TEXT TO READ:
Obviously, there are many memories to be had for John and Willis
about their past family life back home, especially with the now deceased
mother/wife and with John's sister. As
we learn in a series of flashbacks, Willis was a unique brand of SOB whose
bad mood swings and alcoholism usually put John and his mother and sister
on the receiving end of abuse. In
the present, John tries to get his dad to acclimate to temporarily living
with his family, which is made all the more difficult because Willis is an
appalling homophobe that has never come to grips with - nor likes - any
homosexuals...even if one is his own flesh and blood. While John tries with Herculean levels of patience to put up
with his father's constant barrage of verbal tirades directed towards him
and his spouse, Willis finds the past - what he can remember, that is -
creeping back up on him, and his failings as a husband and father have
fuelled his decades-long anger and resentment for just about everything
around him. This makes Willis
a double threat. He's a dementia sufferer that also happens to be a thoroughly detestable human being. I usually find
that films that dive back and forth through multiple timelines to be
pretty messy and chaotic overall without the right editorial touches, but
Mortensen is wise to align himself here with editor Ronald Sanders to make
some semblance of sense out of the various periods presented here to the
point where they all flow seamlessly together.
The transitions between John's childhood, adolescence, and present
day adulthood are pretty smooth as silk, and the more one watches FALLING
the more we're able to put the pieces of this family's puzzle together to
gain an understanding of what makes these characters tick.
Beyond its temporal jumps, FALLING also shifts memory focus from
John to Willis rather freely, so we gain, in essence, their mutual
perspectives on past events. We get the largest portal into Willis' mindset, though, as we
see him as an ultra conservative minded rural American man that tried to
make a go of it on his farm to provide for his family, but he often ruled
over them with an insensitive iron fist.
When his marriage crumbled and his kids eventually grew up and
left, Willis was left alone and to himself.
And that just made him more bitter with each passing year. And Willis, to be
sure, is an extremely challenging character nut to crack.
He's just...well...mean. All
the time. And to everyone.
When
he's not unleashing F-bomb riddled rants to his son, he's lambasting
him and his partner with indescribably profane gay slurs that
would easily invite a slap across the face with each utterance.
He hates that his son is gay and will never understand his life
choices, which hurts John to no end, despite the fact that he
begrudgingly puts up with it in a self-proclaimed effort to "not
engage" with his father when he talks in such an ill manner of those
around him. Willis is also
incapable of empathy throughout the story, nor will he ever apologize for
anything he says or does in the present or the past.

GOAL 1:
In the film review, condense the paragraph beginning "Beyond its temporal jumps" into a short list that keeps its main facts.
The film review and the records have nothing to do with each other.

RECORDED DATA:

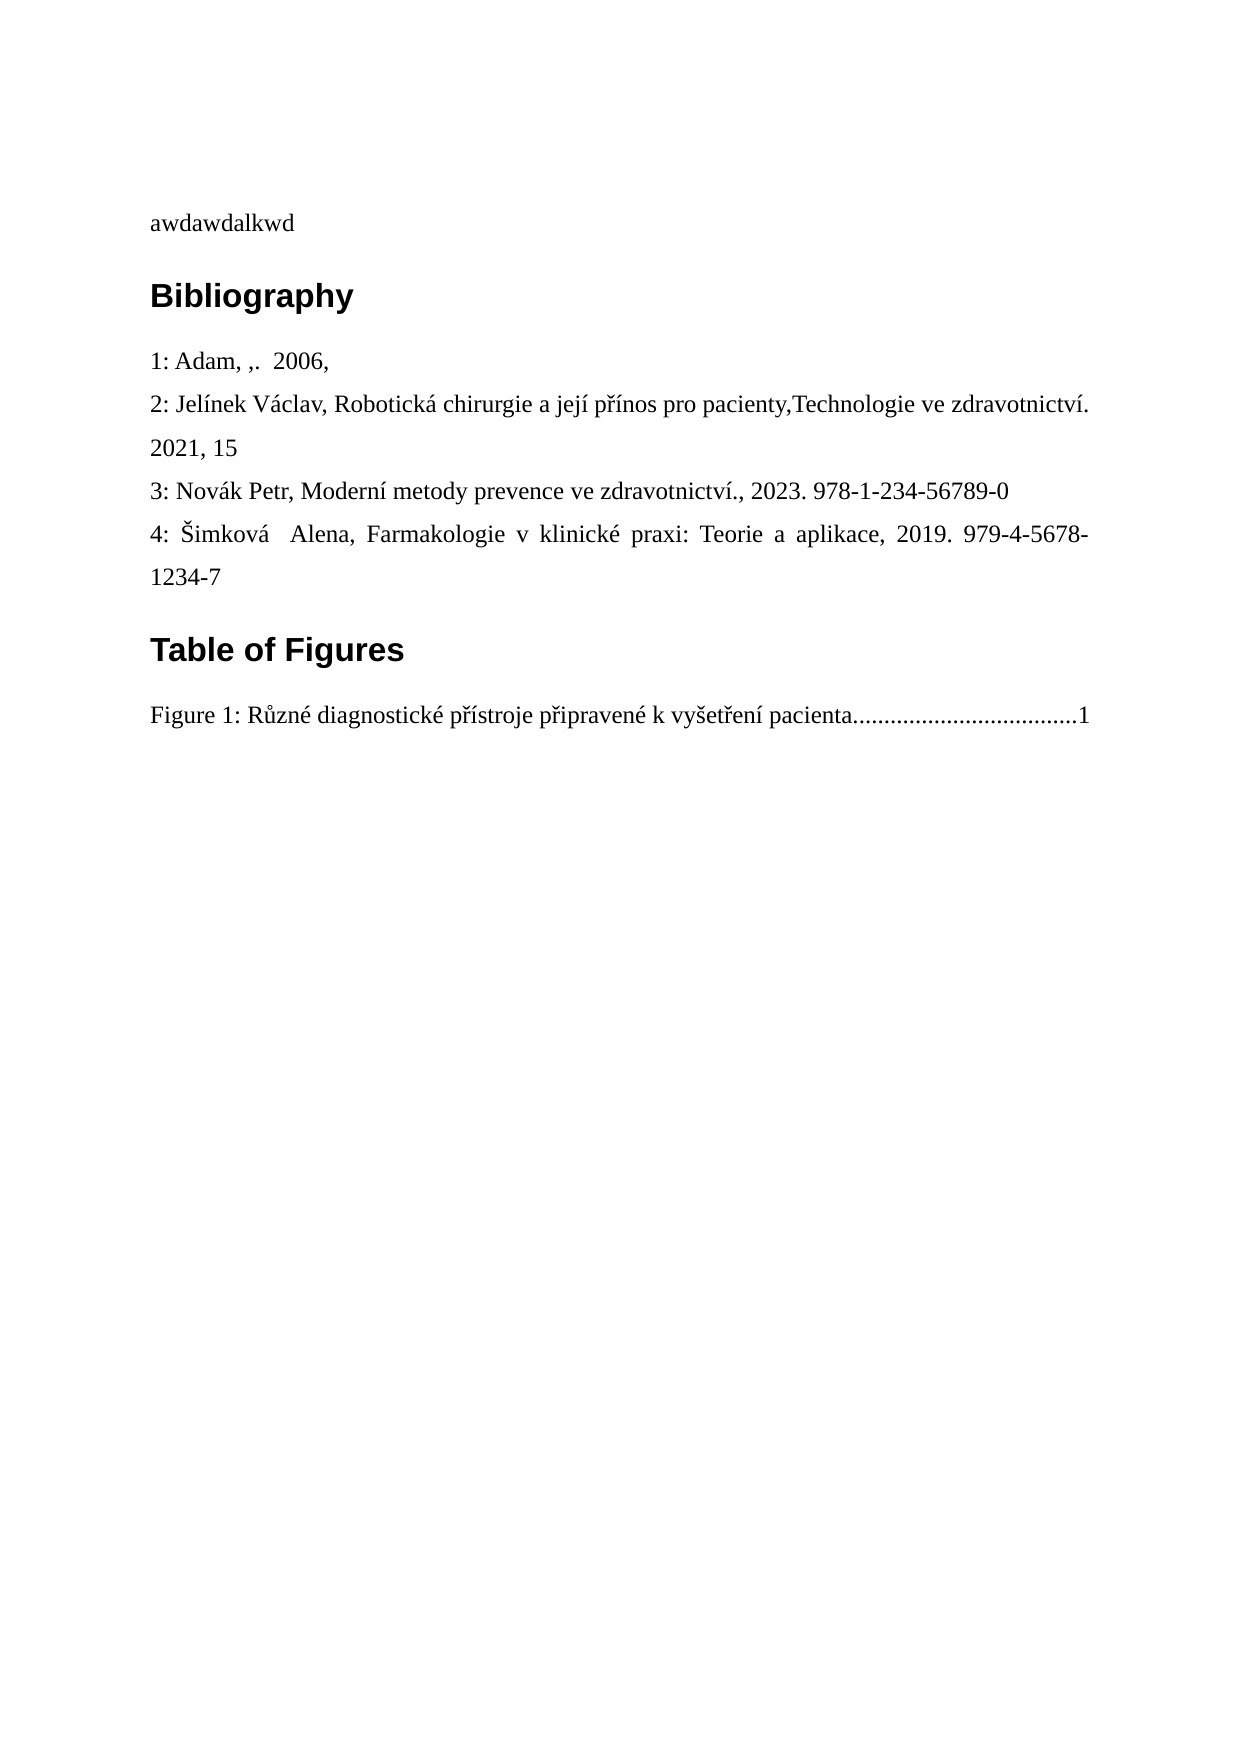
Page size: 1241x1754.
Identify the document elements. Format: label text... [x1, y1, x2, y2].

text 3: Novák Petr, Moderní metody prevence ve zdravotnictví., 2023. 978-1-234-56789-0 [150, 476, 1090, 504]
text 1: Adam, ,. 2006, [150, 346, 1090, 375]
subtitle Table of Figures [150, 630, 1090, 669]
text 2: Jelínek Václav, Robotická chirurgie a její přínos pro pacienty,Technologie ve zdravotnictví. 2021, 15 [150, 389, 1090, 461]
text Figure 1: Různé diagnostické přístroje připravené k vyšetření pacienta. 1 [150, 700, 1090, 729]
text awdawdalkwd [150, 208, 1090, 237]
text 4: Šimková Alena, Farmakologie v klinické praxi: Teorie a aplikace, 2019. 979-4-5678-1234-7 [150, 519, 1090, 591]
subtitle Bibliography [150, 276, 1090, 315]
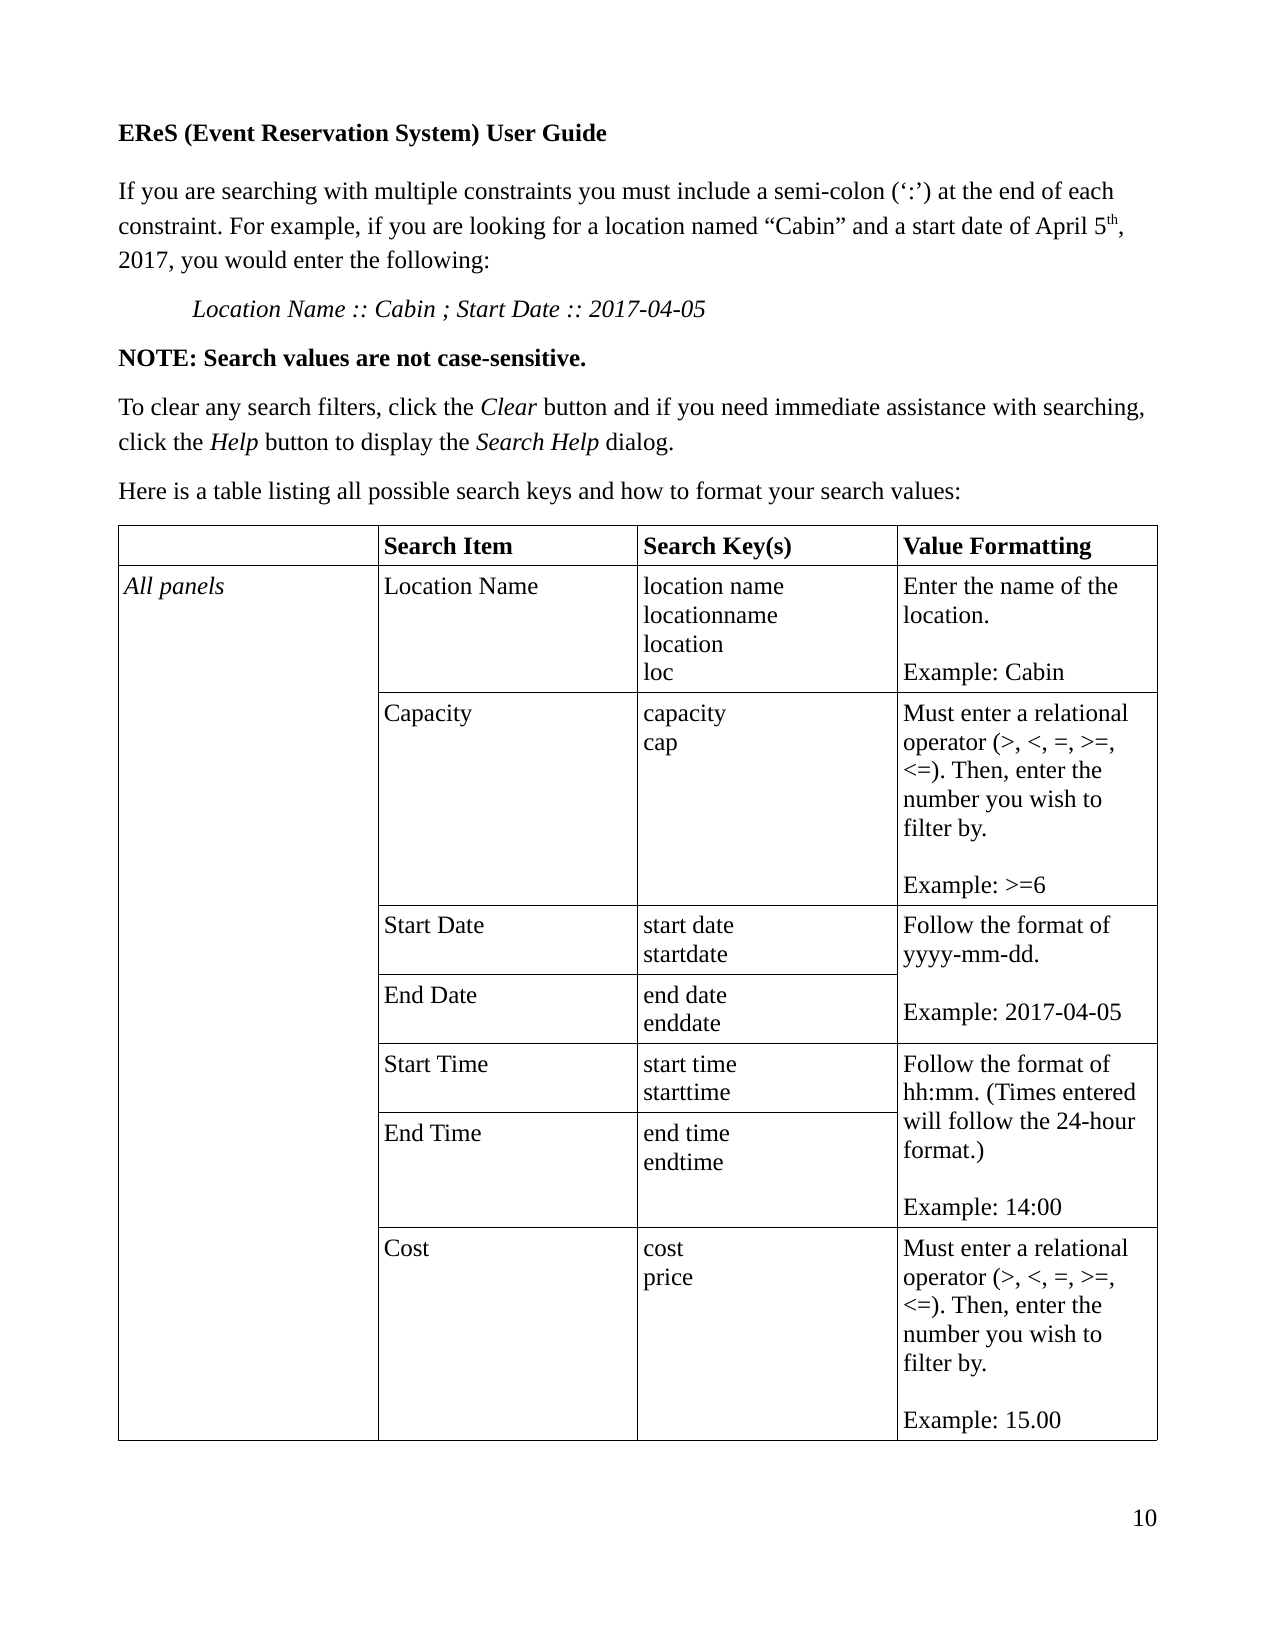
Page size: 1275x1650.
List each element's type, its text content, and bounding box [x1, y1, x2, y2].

GOAL 2:
Reproduce the stretch of the records from the line containing "Page size: 1275x1650." through the end of the records.

EXERCISE RESULT 1:
- FALLING moves its memory focus freely between John and Willis, so both of their perspectives on past events are shown.
- Willis's mindset gets the most attention.
- He is shown as an ultra-conservative rural American man who tried to make his farm work to provide for his family.
- He often ruled over his family with an insensitive iron fist.

EXERCISE RESULT 2:
Page size: 1275x1650.
List each element's type, its text content, and bounding box [x1, y1, x2, y2].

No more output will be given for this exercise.